WHAT IS NEEDED.
The lines you return should be those containing the string "optimizer", taken from the data below.

INFORMATION SUPPLIED.
--- START ---

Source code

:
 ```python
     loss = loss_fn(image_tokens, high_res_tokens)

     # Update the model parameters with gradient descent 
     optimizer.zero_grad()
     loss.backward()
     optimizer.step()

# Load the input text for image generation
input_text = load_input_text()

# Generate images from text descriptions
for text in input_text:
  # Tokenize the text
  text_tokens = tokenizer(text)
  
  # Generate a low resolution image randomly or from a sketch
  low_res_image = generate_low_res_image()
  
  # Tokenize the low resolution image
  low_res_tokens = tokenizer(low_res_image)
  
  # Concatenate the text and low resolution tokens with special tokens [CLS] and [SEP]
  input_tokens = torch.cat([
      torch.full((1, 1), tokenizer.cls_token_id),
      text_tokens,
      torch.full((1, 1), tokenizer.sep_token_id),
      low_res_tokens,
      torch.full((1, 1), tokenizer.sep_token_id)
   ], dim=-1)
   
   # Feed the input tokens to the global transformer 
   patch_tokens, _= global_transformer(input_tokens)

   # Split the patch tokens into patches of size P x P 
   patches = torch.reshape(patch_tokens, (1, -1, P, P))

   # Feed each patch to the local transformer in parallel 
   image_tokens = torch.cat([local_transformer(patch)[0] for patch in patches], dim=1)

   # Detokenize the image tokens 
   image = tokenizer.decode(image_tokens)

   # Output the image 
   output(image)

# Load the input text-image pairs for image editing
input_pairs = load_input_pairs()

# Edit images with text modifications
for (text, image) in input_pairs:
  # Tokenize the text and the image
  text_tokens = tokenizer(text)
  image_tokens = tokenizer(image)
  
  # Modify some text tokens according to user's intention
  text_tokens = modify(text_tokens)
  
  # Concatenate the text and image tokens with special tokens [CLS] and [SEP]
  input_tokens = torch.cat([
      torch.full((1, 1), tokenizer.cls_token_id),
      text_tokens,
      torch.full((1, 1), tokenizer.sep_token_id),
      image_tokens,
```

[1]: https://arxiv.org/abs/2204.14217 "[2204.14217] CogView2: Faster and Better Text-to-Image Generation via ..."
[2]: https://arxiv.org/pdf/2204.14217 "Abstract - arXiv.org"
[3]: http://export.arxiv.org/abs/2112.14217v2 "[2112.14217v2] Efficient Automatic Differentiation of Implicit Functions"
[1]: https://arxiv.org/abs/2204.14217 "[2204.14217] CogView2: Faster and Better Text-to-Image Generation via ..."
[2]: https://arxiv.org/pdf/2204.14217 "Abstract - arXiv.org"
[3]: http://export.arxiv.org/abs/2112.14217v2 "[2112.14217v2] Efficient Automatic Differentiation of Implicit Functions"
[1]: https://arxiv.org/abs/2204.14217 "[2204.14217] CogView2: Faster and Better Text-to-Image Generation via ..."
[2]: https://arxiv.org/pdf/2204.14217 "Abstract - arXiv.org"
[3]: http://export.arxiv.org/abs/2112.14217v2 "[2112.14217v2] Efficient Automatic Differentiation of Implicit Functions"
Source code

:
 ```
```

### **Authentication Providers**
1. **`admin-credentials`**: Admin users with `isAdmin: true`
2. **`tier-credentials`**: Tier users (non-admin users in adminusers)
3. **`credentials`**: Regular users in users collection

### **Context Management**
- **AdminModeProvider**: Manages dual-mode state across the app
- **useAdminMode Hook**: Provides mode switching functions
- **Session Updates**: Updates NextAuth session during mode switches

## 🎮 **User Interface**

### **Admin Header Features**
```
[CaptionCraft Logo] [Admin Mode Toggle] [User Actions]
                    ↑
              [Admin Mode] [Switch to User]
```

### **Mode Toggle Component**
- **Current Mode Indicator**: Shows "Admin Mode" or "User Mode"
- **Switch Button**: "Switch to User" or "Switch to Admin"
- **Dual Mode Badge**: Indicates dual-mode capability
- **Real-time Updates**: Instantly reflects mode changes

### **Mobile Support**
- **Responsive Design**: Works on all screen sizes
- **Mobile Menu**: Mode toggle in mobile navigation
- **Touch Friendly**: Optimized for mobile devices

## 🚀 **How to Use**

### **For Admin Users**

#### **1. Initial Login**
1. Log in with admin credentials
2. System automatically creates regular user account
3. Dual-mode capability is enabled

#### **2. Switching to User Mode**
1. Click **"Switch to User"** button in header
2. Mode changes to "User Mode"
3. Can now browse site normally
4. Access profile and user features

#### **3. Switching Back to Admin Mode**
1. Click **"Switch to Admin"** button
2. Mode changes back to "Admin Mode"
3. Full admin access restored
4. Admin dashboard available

--- END ---

THE ANSWER.
     optimizer.zero_grad()
     optimizer.step()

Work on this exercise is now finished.